Parties have the freedom to take into account these solutions suggested by the mediator. Mediation aims at having parties reach a mutual agreement, and if they cannot find a compromise as a result of the talks between them and if they do not find the mediator’s suggestions appropriate, then the mediator’s duty in relation to the dispute will end.
The mediator’s suggestions could only be regarded as recommendations to solve the dispute. The mediator cannot suggest any legal actions for the parties to take. In such a case, the third party will not be a mediator but a lawyer and a legal counselor [9, page 512]. For this reason, the mediator should avoid giving information to the parties during the talks and listen to their demands and obtain information about the dispute.

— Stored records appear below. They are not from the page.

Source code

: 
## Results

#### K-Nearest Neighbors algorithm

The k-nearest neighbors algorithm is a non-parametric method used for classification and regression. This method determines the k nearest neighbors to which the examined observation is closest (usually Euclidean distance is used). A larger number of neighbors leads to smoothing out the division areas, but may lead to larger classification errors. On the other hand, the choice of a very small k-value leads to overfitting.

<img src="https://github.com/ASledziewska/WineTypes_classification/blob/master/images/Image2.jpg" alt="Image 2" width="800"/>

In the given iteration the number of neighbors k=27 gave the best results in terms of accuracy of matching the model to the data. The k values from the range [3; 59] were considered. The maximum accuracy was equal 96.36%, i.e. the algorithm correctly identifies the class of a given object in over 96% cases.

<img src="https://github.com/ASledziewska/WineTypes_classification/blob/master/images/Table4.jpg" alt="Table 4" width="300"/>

After the interviews, which means end of mediation, the mediator should write down a statement showing how the session of mediation has ended [9, page 182]. This statement is formed according to three probable results of the mediation sessions. The first probability is that no result is obtained via the sessions and that there is no need for another session. In this case, the time and the place of the following sessions are determined and noted down in the statement by the mediator. The second probability is to reach an agreement. The points agreed fully or partly by the parties are determined, and a text showing the agreement is written down and signed by parties [9, page 155]. As for the third probability, if the parties do not reach agreement, the points of disagreement are noted down in the statement. The mediator should try to take notes regarding the sessions in the statement just like case records because he or she will later send a sample of the statement to Ministry of Justice - Department of Legal Affairs. If the parties reach an agreement, these interview records will play an important role while preparing the text of agreement.
Conclusions
Alternative dispute solution is mainly based on voluntariness. Parties cannot be forced to apply ways of solving disputes. Since alternative dispute solution (ADS) depends on parties’ agreement, they cannot be obliged to find another solution in case of their disagreement on the solution.
In the process of jurisdiction, if one party applies, the other party inevitable has to participate in the process to protect his or her rights. In ADS, though there are exceptions, the two parties take part in the process if they want to. Arbitration (a controversial issue in terms of whether it is an alternative dispute solution or not), committee for consumer problems and compulsory mediation for labour disputes (currently a draft law) could be given as examples of these exceptions.